Written task: The required result is the exact run of lines beginning at the one containing "room=HZDR\ Dresden/Rossendorf\,\ Geb.\" and ending at the last line of the entries.

Records contained in a dataset:
--- START ---

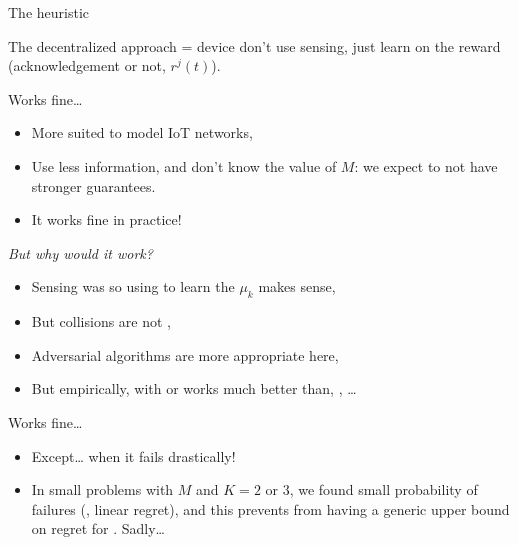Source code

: \documentclass[12pt,english,ignorenonframetext,]{beamer}
\providecommand{\tightlist}{%
  \setlength{\itemsep}{0pt}\setlength{\parskip}{0pt}}
\begin{document}
\begin{frame}[allowframebreaks]{The \Selfish{} heuristic}

The \Selfish{} decentralized approach = device don't use sensing, just
learn on the reward (acknowledgement or not, \(r^j(t)\)).


\begin{block}{Works fine\ldots{}}

\begin{itemize}
\tightlist
\item
  More suited to model IoT networks,
\item
  Use less information, and don't know the value of \(M\): we expect
  \Selfish{} to not have stronger guarantees.
\item
  It works fine in practice!
\end{itemize}

\end{block}

\begin{block}{\emph{But why would it work?}}

\begin{itemize}
\tightlist
\item
  Sensing was \iid{} so using \UCB{} to learn the \(\mu_k\) makes sense,
\item
  But collisions are not \iid,
\item
  Adversarial algorithms are more appropriate here,
\item
  But empirically, \Selfish{} with \UCB{} or \klUCB{} works much better
  than, \eg, \ExpThree\ldots{}
\end{itemize}

\end{block}

\begin{block}{Works fine\ldots{}}

\begin{itemize}
\tightlist
\item
  Except\ldots{} when it fails drastically! \Sadey[1.3]
\item
  In small problems with \(M\) and \(K = 2\) or \(3\), we found small
  probability of failures (\ie, linear regret), and this prevents from
  having a generic upper bound on regret for \Selfish. Sadly\ldots{}
\end{itemize}

\end{block}

\end{frame}
\end{document}
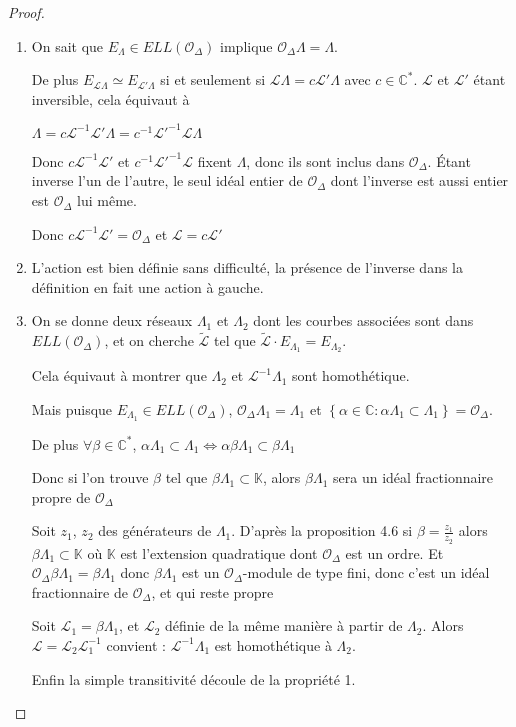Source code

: \documentclass{article}
\newcommand{\C}[0]{\mathbb{C}}
\newcommand{\K}[0]{\mathbb{K}}
\newcommand{\OR}[0]{\mathcal{O}}
\newcommand{\LR}[0]{\mathcal{L}}
\newcommand{\CL}[0]{\tilde{\LR}}
\begin{document}
\begin{proof}
	\begin{enumerate}
		\item On sait que $E_{\Lambda}\in ELL(\OR_{\Delta})$ implique $\OR_{\Delta}\Lambda = \Lambda$.
		
		De plus $E_{\LR\Lambda} \simeq E_{\LR'\Lambda}$ si et seulement si $\LR\Lambda = c\LR'\Lambda$ avec $c\in\C^{*}$. $\LR$ et $\LR'$ étant inversible, cela équivaut à 
		
		$\Lambda = c\LR^{-1}\LR'\Lambda = c^{-1}\LR'^{-1}\LR\Lambda$
		
		Donc $c\LR^{-1}\LR'$ et $c^{-1}\LR'^{-1}\LR$ fixent $\Lambda$, donc ils sont inclus dans $\OR_{\Delta}$. Étant inverse l'un de l'autre, le seul idéal entier de $\OR_{\Delta}$ dont l'inverse est aussi entier est $\OR_{\Delta}$ lui même.
		
		Donc $c\LR^{-1}\LR' = \OR_{\Delta}$ et $\LR = c\LR'$
		
		\item L'action est bien définie sans difficulté, la présence de l'inverse dans la définition en fait une action à gauche.
		
		\item On se donne deux réseaux $\Lambda_1$ et $\Lambda_2$ dont les courbes associées sont dans $ELL(\OR_{\Delta})$, et on cherche $\CL$ tel que $\CL\cdot E_{\Lambda_1} = E_{\Lambda_2}$.
		
		
		Cela équivaut à montrer que $\Lambda_2$ et $\LR^{-1}\Lambda_1$ sont homothétique. 
		
		Mais puisque $E_{\Lambda_1}\in ELL(\OR_{\Delta})$, $\OR_{\Delta}\Lambda_1 = \Lambda_1$ et $\left\lbrace \alpha\in\C : \alpha\Lambda_1\subset\Lambda_1\right\rbrace = \OR_{\Delta}$. 
		
		De plus $\forall \beta\in\C^{*}$, $\alpha\Lambda_1\subset\Lambda_1\iff\alpha\beta\Lambda_1\subset\beta\Lambda_1$
		
		Donc si l'on trouve $\beta$ tel que $\beta\Lambda_1\subset\K$, alors $\beta\Lambda_1$ sera un idéal fractionnaire propre de $\OR_{\Delta}$
		
		Soit $z_1$, $z_2$ des générateurs de $\Lambda_1$. D'après la proposition 4.6 si $\beta = \frac{z_1}{z_2}$ alors $\beta\Lambda_1\subset\K$ où $\K$ est l'extension quadratique dont $\OR_{\Delta}$ est un ordre. Et $\OR_{\Delta}\beta\Lambda_1 = \beta\Lambda_1$ donc $\beta\Lambda_1$ est un $\OR_{\Delta}$-module de type fini, donc c'est un idéal fractionnaire de $\OR_{\Delta}$, et qui reste propre
		
		Soit $\LR_1 = \beta\Lambda_1$, et $\LR_2$ définie de la même manière à partir de $\Lambda_2$. Alors $\LR = \LR_2\LR_1^{-1}$ convient : $\LR^{-1}\Lambda_1$ est homothétique à $\Lambda_2$.
		
		Enfin la simple transitivité découle de la propriété 1.
		
	\end{enumerate}
	
\end{proof}
\end{document}
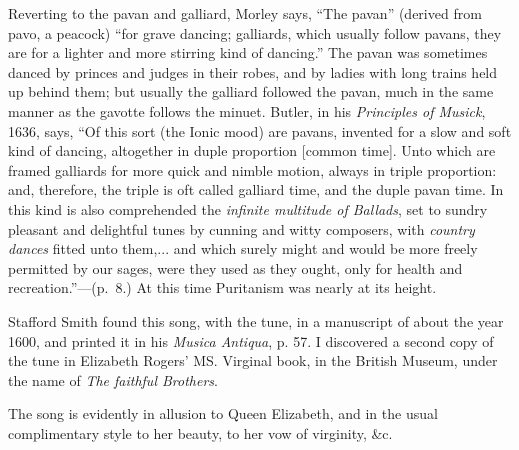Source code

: Reverting to the pavan and galliard, Morley says, “The pavan” (derived from
pavo, a peacock) “for grave dancing; galliards, which usually follow pavans, they
are for a lighter and more stirring kind of dancing.” The pavan was sometimes
danced by princes and judges in their robes, and by ladies with long trains held up
behind them; but usually the galliard followed the pavan, much in the same manner
as the gavotte follows the minuet. Butler, in his \textit{Principles of Musick}, 1636, says,
“Of this sort (the Ionic mood) are pavans, invented for a slow and soft kind of
dancing, altogether in duple proportion [common time]. Unto which are framed
galliards for more quick and nimble motion, always in triple proportion: and,
therefore, the triple is oft called galliard time, and the duple pavan time. In this
kind is also comprehended the \textit{infinite multitude of Ballads}, set to sundry pleasant
and delightful tunes by cunning and witty composers, with \textit{country dances} fitted
unto them,... and which surely might and would be more freely permitted by
our sages, were they used as they ought, only for health and recreation.”—(p.~8.)
At this time Puritanism was nearly at its height.


Stafford Smith found this song, with the tune, in a manuscript of about the year
1600, and printed it in his \textit{Musica Antiqua}, p. 57. I discovered a second copy of
the tune in Elizabeth Rogers’ MS. Virginal book, in the British Museum, under
the name of \textit{The faithful Brothers}.

The song is evidently in allusion to Queen Elizabeth, and in the usual complimentary
style to her beauty, to her vow of virginity, \&c.



\pagebreak

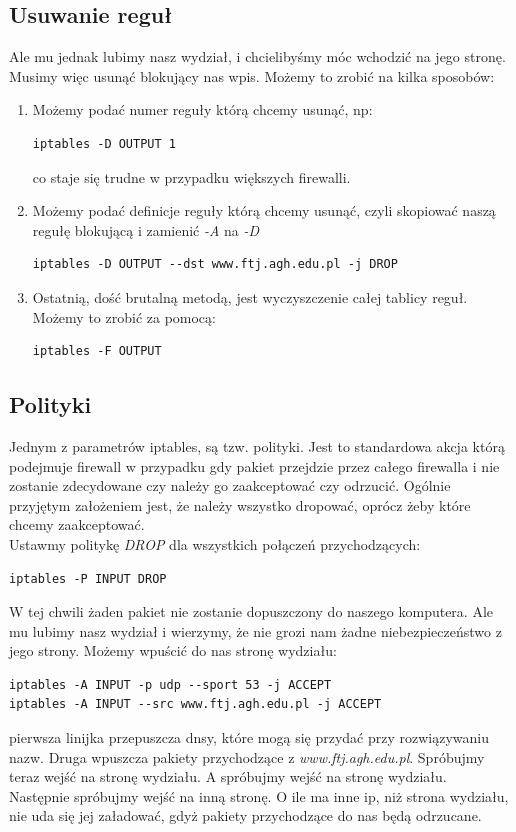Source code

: \documentclass[a4paper,11pt]{article}
\begin{document}
\subsection{Usuwanie reguł}
Ale mu jednak lubimy nasz wydział, i chcielibyśmy móc wchodzić na jego stronę. Musimy więc usunąć blokujący nas wpis. Możemy to zrobić na kilka sposobów:
\begin{enumerate}
\item Możemy podać numer reguły którą chcemy usunąć, np:
\begin{verbatim}
iptables -D OUTPUT 1
\end{verbatim}
co staje się trudne w przypadku większych firewalli.
\item Możemy podać definicje reguły którą chcemy usunąć, czyli skopiować naszą regułę blokującą i zamienić \textit{-A} na \textit{-D}
\begin{verbatim}
iptables -D OUTPUT --dst www.ftj.agh.edu.pl -j DROP
\end{verbatim}
\item Ostatnią, dość brutalną metodą, jest wyczyszczenie całej tablicy reguł. Możemy to zrobić za pomocą:
\begin{verbatim}
iptables -F OUTPUT
\end{verbatim}
\end{enumerate}
\subsection{Polityki}
Jednym z parametrów iptables, są tzw. polityki. Jest to standardowa akcja którą podejmuje firewall w przypadku gdy pakiet przejdzie przez całego firewalla i nie zostanie zdecydowane czy należy go zaakceptować czy odrzucić. Ogólnie przyjętym założeniem jest, że należy wszystko dropować, oprócz żeby które chcemy zaakceptować.\\
Ustawmy politykę \textit{DROP} dla wszystkich połączeń przychodzących:
\begin{verbatim}
iptables -P INPUT DROP
\end{verbatim}
W tej chwili żaden pakiet nie zostanie dopuszczony do naszego komputera. Ale mu lubimy nasz wydział i wierzymy, że nie grozi nam żadne niebezpieczeństwo z jego strony. Możemy wpuścić do nas stronę wydziału:
\begin{verbatim}
iptables -A INPUT -p udp --sport 53 -j ACCEPT
iptables -A INPUT --src www.ftj.agh.edu.pl -j ACCEPT
\end{verbatim}
pierwsza linijka przepuszcza dnsy, które mogą się przydać przy rozwiązywaniu nazw. Druga wpuszcza pakiety przychodzące z \textit{www.ftj.agh.edu.pl}. Spróbujmy teraz wejść na stronę wydziału. A spróbujmy wejść na stronę wydziału.\\
Następnie spróbujmy wejść na inną stronę. O ile ma inne ip, niż strona wydziału, nie uda się jej załadować, gdyż pakiety przychodzące do nas będą odrzucane.
\end{document}
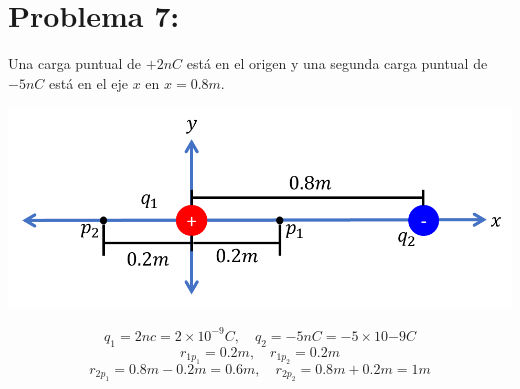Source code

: \documentclass[12pt]{article}
\begin{document}
		\section{Problema 7:}\label{sec:Problema7}
			Una carga puntual de $ +2nC $ está en el origen y una segunda carga puntual de $ -5nC $
			está en el eje $ x $ en $ x = 0.8m $.
			\begin{center}
				\includegraphics[width=.5\linewidth]{Imp7t1.png} 
			\end{center}
			$$ q_1 = 2nc = 2 \times 10^{-9}C, \quad q_2 = -5nC = -5 \times 10{-9}C $$
			$$ r_{1p_1} = 0.2m, \quad r_{1p_2} = 0.2m $$
			$$ r_{2p_1} = 0.8m - 0.2m = 0.6m , \quad r_{2p_2} = 0.8m + 0.2m = 1m $$
\end{document}
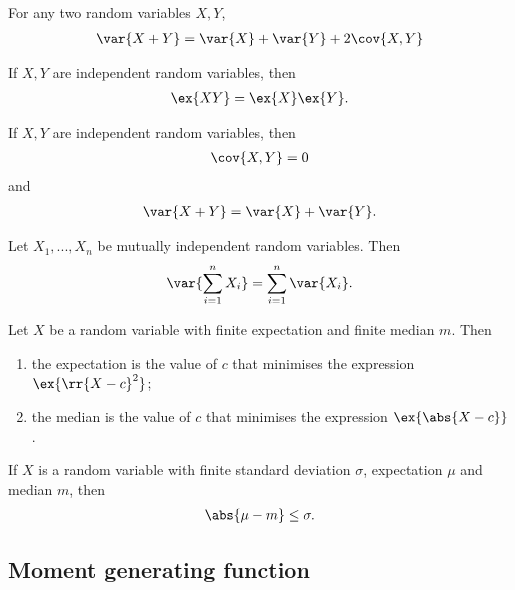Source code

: \documentclass{article}
\begin{document}
\begin{theorem}
  For any two random variables $X,Y$,
  \begin{align*}
    \var{X+Y}=\var{X}+\var{Y}+2\cov{X,Y}
  \end{align*}
\end{theorem}

\begin{theorem}
  If $X,Y$ are independent random variables, then
  \begin{align*}
    \ex{XY}=\ex{X}\ex{Y}.
  \end{align*}
\end{theorem}

\begin{corollary}
  If $X,Y$ are independent random variables, then
  \begin{align*}
    \cov{X,Y}=0
  \end{align*}
  and
  \begin{align*}
    \var{X+Y}=\var{X}+\var{Y}.
  \end{align*}
\end{corollary}

\begin{theorem}
  Let $X_1,...,X_n$ be mutually independent random variables. Then
  \begin{align*}
    \var{\sum_{i=1}^{n} X_i}=\sum_{i=1}^{n} \var{X_i}.
  \end{align*}
\end{theorem}

\begin{theorem}
  Let $X$ be a random variable with finite expectation and finite median $m$. Then
  \begin{enumerate}
    \item the expectation is the value of $c$ that minimises the expression $\ex{\rr{X-c}^2}$;
    \item the median is the value of $c$ that minimises the expression $\ex{\abs{X-c}}$.
  \end{enumerate}
\end{theorem}

\begin{theorem}
  If $X$ is a random variable with finite standard deviation $\sigma$, expectation $\mu$ and
  median $m$, then
  \begin{align*}
    \abs{\mu-m}\leq\sigma.
  \end{align*}
\end{theorem}

\subsection{Moment generating function}\label{sec:moment-generating-function}
\end{document}
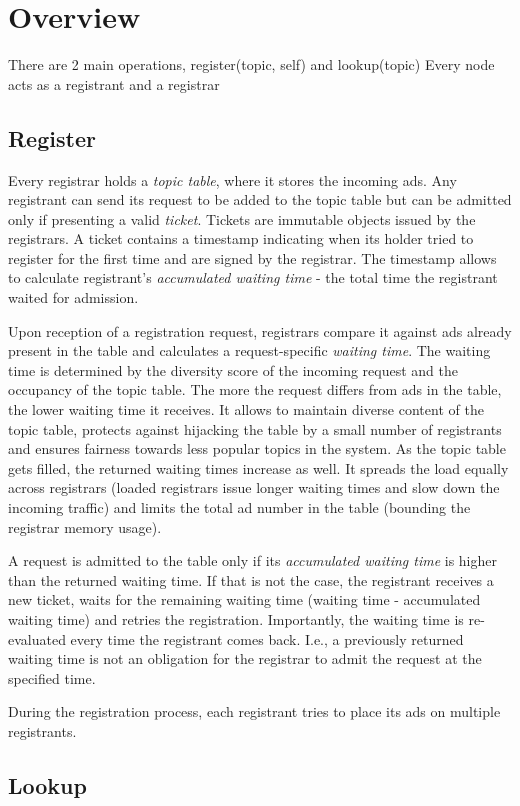 \section{Overview}

There are 2 main operations, register(topic, self) and lookup(topic)
Every node acts as a registrant and a registrar

\subsection{Register}
Every registrar holds a \emph{topic table}, where it stores the incoming ads. Any registrant can send its request to be added to the topic table but can be admitted only if presenting a valid \emph{ticket}. Tickets are immutable objects issued by the registrars. A ticket contains a timestamp indicating when its holder tried to register for the first time and are signed by the registrar. The timestamp allows to calculate registrant's \emph{accumulated waiting time} - the total time the registrant waited for admission. 

Upon reception of a registration request, registrars compare it against ads already present in the table and calculates a request-specific \emph{waiting time}. The waiting time is determined by the diversity score of the incoming request and the occupancy of the topic table. The more the request differs from ads in the table, the lower waiting time it receives. It allows to maintain diverse content of the topic table, protects against hijacking the table by a small number of registrants and ensures fairness towards less popular topics in the system. As the topic table gets filled, the returned waiting times increase as well. It spreads the load equally across registrars (loaded registrars issue longer waiting times and slow down the incoming traffic) and limits the total ad number in the table (bounding the registrar memory usage). 

A request is admitted to the table only if its \emph{accumulated waiting time} is higher than the returned waiting time. If that is not the case, the registrant receives a new ticket, waits for the remaining waiting time (waiting time - accumulated waiting time) and retries the registration. Importantly, the waiting time is re-evaluated every time the registrant comes back. I.e., a previously returned waiting time is not an obligation for the registrar to admit the request at the specified time. 

During the registration process, each registrant tries to place its ads on multiple registrants. 

\subsection{Lookup}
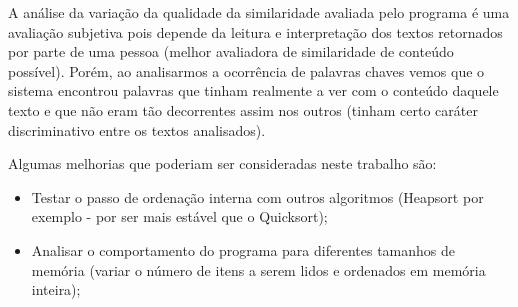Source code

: \documentclass[12pt]{article}
\begin{document}
A análise da variação da qualidade da similaridade avaliada pelo programa é uma avaliação 
subjetiva pois depende da leitura e interpretação dos textos retornados por parte de uma
pessoa (melhor avaliadora de similaridade de conteúdo possível). Porém, ao analisarmos a 
ocorrência de palavras chaves vemos que o sistema encontrou palavras que tinham realmente 
a ver com o conteúdo daquele texto e que não eram tão decorrentes assim nos outros (tinham 
certo caráter discriminativo entre os textos analisados).

Algumas melhorias que poderiam ser consideradas neste trabalho são:
\begin{itemize}
\item Testar o passo de ordenação interna com outros algoritmos (Heapsort por exemplo - por
ser mais estável que o Quicksort);
\item Analisar o comportamento do programa para diferentes tamanhos de memória (variar o 
número de itens a serem lidos e ordenados em memória inteira);
\end{itemize}
\end{document}
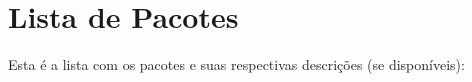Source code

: \section{Lista de Pacotes}
Esta é a lista com os pacotes e suas respectivas descrições (se disponíveis):\begin{DoxyCompactList}
\item{}
\end{DoxyCompactList}
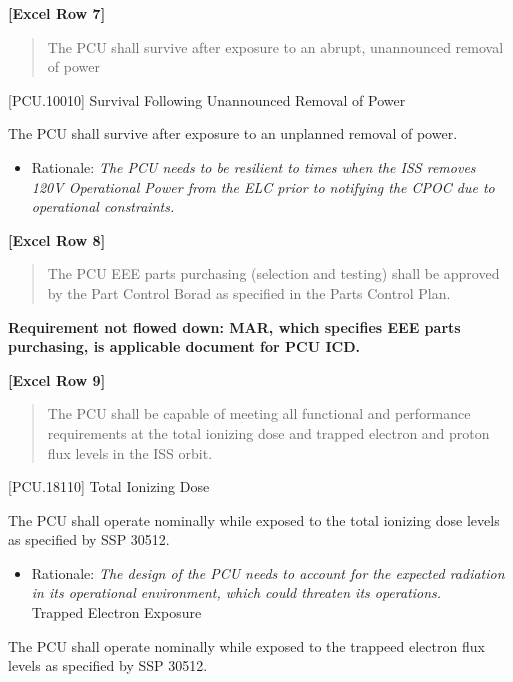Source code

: \textbf{[Excel Row 7]}

\begin{quote}
The PCU shall survive after exposure to an abrupt, unannounced removal of power
\end{quote}

[PCU.10010] Survival Following Unannounced Removal of Power

The PCU shall survive after exposure to an unplanned removal of power.

\begin{itemize}
\item{} Rationale: \emph{The PCU needs to be resilient to times when the ISS removes 120V Operational Power from the ELC prior to notifying the CPOC due to operational constraints.}

\end{itemize}

\textbf{[Excel Row 8]}

\begin{quote}
The PCU EEE parts purchasing (selection and testing) shall be approved by the Part Control Borad as specified in the Parts Control Plan.
\end{quote}

\textbf{Requirement not flowed down: MAR, which specifies EEE parts purchasing, is applicable document for PCU ICD.}

\textbf{[Excel Row 9]}

\begin{quote}
The PCU shall be capable of meeting all functional and performance requirements at the total ionizing dose and trapped electron and proton flux levels in the ISS orbit.
\end{quote}

[PCU.18110] Total Ionizing Dose

The PCU shall operate nominally while exposed to the total ionizing dose levels as specified by SSP 30512.

\begin{itemize}
\item{} Rationale: \emph{The design of the PCU needs to account for the expected radiation in its operational environment, which could threaten its operations.}\\
[PCU.18115] Trapped Electron Exposure

\end{itemize}

The PCU shall operate nominally while exposed to the trappeed electron flux levels as specified by SSP 30512.

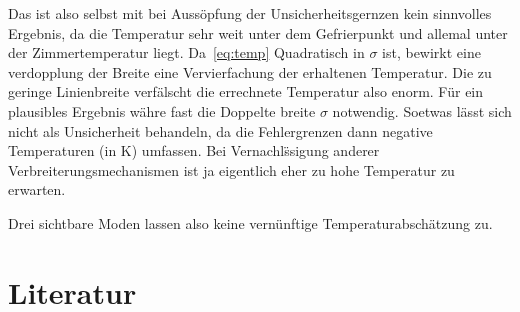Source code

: \documentclass[slug=GL, room=HZDR\ Dresden/Rossendorf\,\ Geb.\ 620/123, supervisor=Tim\ Ziegler]{../../Lab_Report_LaTeX/lab_report}
\begin{document}
Das ist also selbst mit bei Auss\"opfung der Unsicherheitsgernzen kein
sinnvolles Ergebnis, da die Temperatur sehr weit unter dem
Gefrierpunkt und allemal unter der Zimmertemperatur
liegt. Da~\ref{eq:temp} Quadratisch in \(\sigma\) ist, bewirkt eine
verdopplung der Breite eine Vervierfachung der erhaltenen
Temperatur. Die zu geringe Linienbreite verf\"alscht die errechnete
Temperatur also enorm. F\"ur ein plausibles Ergebnis w\"ahre fast die
Doppelte breite \(\sigma\) notwendig. Soetwas l\"asst sich nicht als
Unsicherheit behandeln, da die Fehlergrenzen dann negative
Temperaturen (in \si{\kelvin}) umfassen. Bei Vernachl\"ssigung anderer
Verbreiterungsmechanismen ist ja eigentlich eher zu hohe Temperatur zu
erwarten.

Drei sichtbare Moden lassen also keine vern\"unftige
Temperaturabsch\"atzung zu.

\section{Literatur}
\label{sec:literatur}

\printbibliography
\end{document}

--- END ---

Answer box:
: \documentclass[slug=GL, room=HZDR\ Dresden/Rossendorf\,\ Geb.\ 620/123, supervisor=Tim\ Ziegler]{../../Lab_Report_LaTeX/lab_report}
\begin{document}
Das ist also selbst mit bei Auss\"opfung der Unsicherheitsgernzen kein
sinnvolles Ergebnis, da die Temperatur sehr weit unter dem
Gefrierpunkt und allemal unter der Zimmertemperatur
liegt. Da~\ref{eq:temp} Quadratisch in \(\sigma\) ist, bewirkt eine
verdopplung der Breite eine Vervierfachung der erhaltenen
Temperatur. Die zu geringe Linienbreite verf\"alscht die errechnete
Temperatur also enorm. F\"ur ein plausibles Ergebnis w\"ahre fast die
Doppelte breite \(\sigma\) notwendig. Soetwas l\"asst sich nicht als
Unsicherheit behandeln, da die Fehlergrenzen dann negative
Temperaturen (in \si{\kelvin}) umfassen. Bei Vernachl\"ssigung anderer
Verbreiterungsmechanismen ist ja eigentlich eher zu hohe Temperatur zu
erwarten.

Drei sichtbare Moden lassen also keine vern\"unftige
Temperaturabsch\"atzung zu.

\section{Literatur}
\label{sec:literatur}

\printbibliography
\end{document}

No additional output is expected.